EXERCISE DESCRIPTION>
Write out, word for word, the passage of the question-and-answer page on auditing a startup idea from "You're in the" to "with your venture!".

SOURCE EXTRACT>
+++

Questions

How can I audit my startup idea regarding technically, business model, revenue model, marketing strategy, etc.?

Hi, Currently am currently working on my startup idea, with in 2-3 months am about to release my product in the market, I want to make sure whether am going in the right direction or not? I want to audit my startup idea regarding technically, business model, revenue model, marketing strategy etc.....

8answers

The key to understanding if you are going in the right direction from a product standpoint is to get it in front of users - so if you haven't let some of your potential end users spend time with the product, or at least put the concept in front of them to solicit feedback - that would be priority one if I'm in your shoes.

As for auditing the other aspects you've referenced - Clarity has experts that can provide feedback on these across the board. In fact, you're likely to find experts in each area that also have experience with a concept or product similar to yours - which allows for a higher degree of specificity and context. I'd suggest searching keywords related to the topic area as well as your industry / product category. This is an extremely common use case for conducting Clarity calls.

Good luck with your pending launch! Happy to help you identify experts as well as a plan for engaging them in a way that will help you achieve your objectives.


Answered 9 years ago

I agree with the other responses to this question. I'd like to suggest that you look seriously at developing a lean business canvas. Through this, you'd start to see a variety of hypothesis that you need to validate through the discovery interviews. I'm currently going through a Venture School program that is guiding us through this exact exercise. Two books that are highly recommended are Business Model Generation Book and StartUp Owner's Manual. I would also recommend searching for the Strategyzer videos on YouTube. All of these are filled with excellent information about testing your assumptions related to a startup. It will also outline how to pivot and iterate to further develop your ideas, leading to a higher likelihood of success. Good luck! Happy to discuss further if you have other questions.


Answered 9 years ago

You're in the right place. Start booking calls with experts in your industry -- or areas of your business plan that you feel are weak.

Congratulations and good luck with your venture!
-Shaun


Answered 9 years ago

The best means I know of is to use a Critical Factors Assessment available from the non-profit Canadian Innovation Center in Waterloo http://innovationcentre.ca/ under Tools. It was designed for exactly the purpose you seek.

+++

RECORD SET>
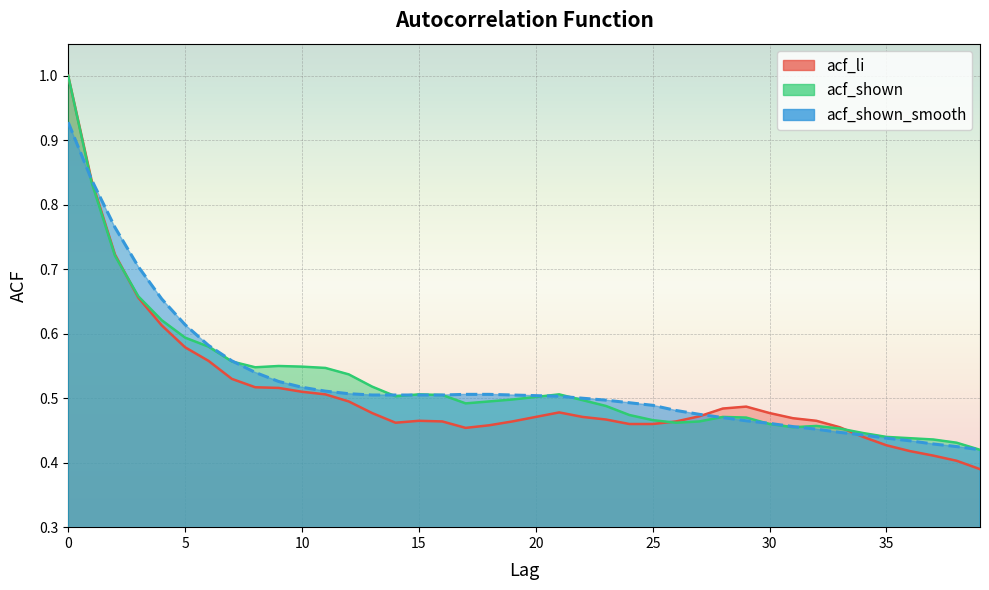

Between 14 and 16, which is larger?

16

+++

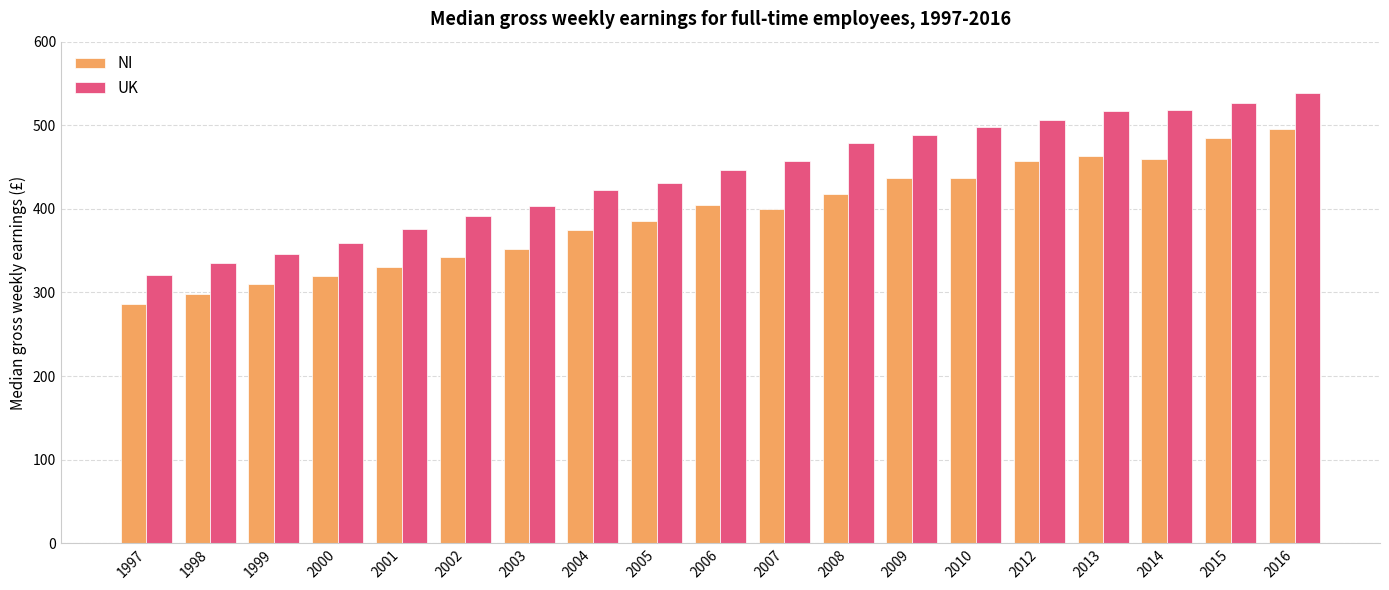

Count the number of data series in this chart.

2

+++

EXERCISE OUTPUT>
You're in the right place. Start booking calls with experts in your industry -- or areas of your business plan that you feel are weak.

Congratulations and good luck with your venture!